EXERCISE OBJECTIVE ▸ Tally the lines in the data that follows that include the word "septiembre", and report nothing but the total.

DATA TO EXAMINE ▸

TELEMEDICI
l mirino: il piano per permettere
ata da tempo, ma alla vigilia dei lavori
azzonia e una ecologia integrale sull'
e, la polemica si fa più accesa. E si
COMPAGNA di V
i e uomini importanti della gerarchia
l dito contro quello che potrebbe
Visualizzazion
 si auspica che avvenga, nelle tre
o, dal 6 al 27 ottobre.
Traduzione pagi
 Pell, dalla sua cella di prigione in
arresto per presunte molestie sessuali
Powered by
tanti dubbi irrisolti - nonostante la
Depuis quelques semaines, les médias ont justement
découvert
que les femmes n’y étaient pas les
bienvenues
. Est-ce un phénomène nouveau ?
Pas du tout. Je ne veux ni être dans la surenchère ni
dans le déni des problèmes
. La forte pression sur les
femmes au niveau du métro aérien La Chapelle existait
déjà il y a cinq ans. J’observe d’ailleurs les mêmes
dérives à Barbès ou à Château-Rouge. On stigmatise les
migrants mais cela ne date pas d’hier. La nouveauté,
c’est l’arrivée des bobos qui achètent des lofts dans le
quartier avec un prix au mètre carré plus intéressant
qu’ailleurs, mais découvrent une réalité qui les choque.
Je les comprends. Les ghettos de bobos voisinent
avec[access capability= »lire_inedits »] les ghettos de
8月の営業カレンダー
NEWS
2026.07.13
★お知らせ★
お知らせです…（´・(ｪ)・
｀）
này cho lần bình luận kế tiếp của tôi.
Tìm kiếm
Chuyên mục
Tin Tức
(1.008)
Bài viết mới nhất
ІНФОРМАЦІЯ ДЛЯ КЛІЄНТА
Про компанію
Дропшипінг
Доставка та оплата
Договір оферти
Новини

---

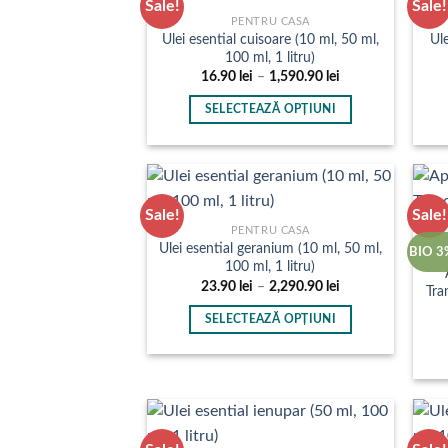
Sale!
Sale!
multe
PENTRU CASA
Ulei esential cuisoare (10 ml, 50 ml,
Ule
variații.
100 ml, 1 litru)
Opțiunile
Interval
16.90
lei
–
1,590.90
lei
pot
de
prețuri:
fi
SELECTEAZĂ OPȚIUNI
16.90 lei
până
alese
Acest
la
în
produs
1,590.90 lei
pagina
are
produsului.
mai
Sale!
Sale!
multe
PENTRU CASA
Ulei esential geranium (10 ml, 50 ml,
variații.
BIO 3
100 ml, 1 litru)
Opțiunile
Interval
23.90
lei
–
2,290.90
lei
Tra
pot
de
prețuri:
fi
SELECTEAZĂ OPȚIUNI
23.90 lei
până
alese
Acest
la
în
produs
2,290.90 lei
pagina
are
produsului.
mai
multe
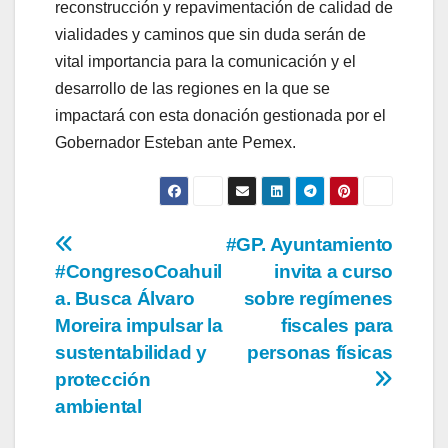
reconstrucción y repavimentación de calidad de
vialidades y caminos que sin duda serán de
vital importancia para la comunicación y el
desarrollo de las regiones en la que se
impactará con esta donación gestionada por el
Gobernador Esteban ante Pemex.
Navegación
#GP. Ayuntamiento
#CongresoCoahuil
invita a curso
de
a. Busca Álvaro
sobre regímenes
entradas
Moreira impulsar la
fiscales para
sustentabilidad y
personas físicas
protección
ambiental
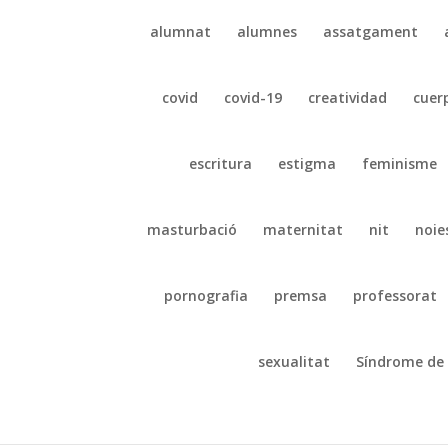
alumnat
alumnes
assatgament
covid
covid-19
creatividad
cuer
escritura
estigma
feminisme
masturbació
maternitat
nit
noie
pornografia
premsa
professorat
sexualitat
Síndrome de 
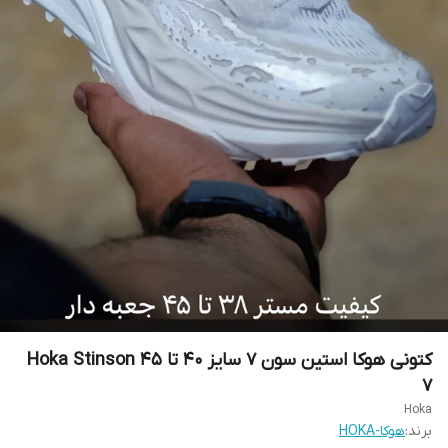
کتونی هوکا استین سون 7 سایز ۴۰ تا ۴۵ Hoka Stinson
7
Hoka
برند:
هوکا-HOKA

---

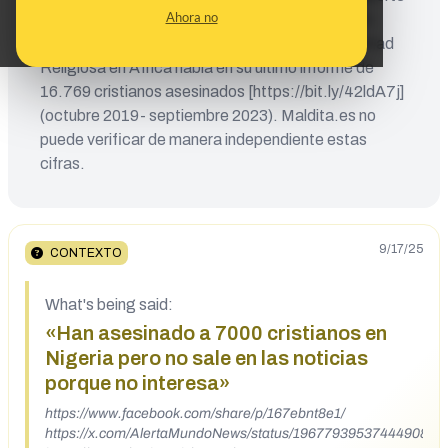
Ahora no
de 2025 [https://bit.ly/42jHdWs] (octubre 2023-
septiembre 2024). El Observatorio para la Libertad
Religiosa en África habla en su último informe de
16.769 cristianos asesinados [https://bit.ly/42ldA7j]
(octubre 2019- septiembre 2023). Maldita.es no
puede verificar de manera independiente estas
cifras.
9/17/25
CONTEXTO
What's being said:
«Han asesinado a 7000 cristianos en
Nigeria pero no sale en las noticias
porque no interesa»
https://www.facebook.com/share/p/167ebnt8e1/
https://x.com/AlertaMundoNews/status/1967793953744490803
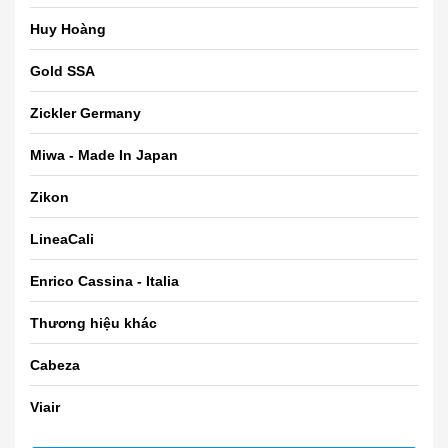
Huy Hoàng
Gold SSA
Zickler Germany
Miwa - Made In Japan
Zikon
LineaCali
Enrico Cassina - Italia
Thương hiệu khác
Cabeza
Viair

EXERCISE RESPONSE ▸ 2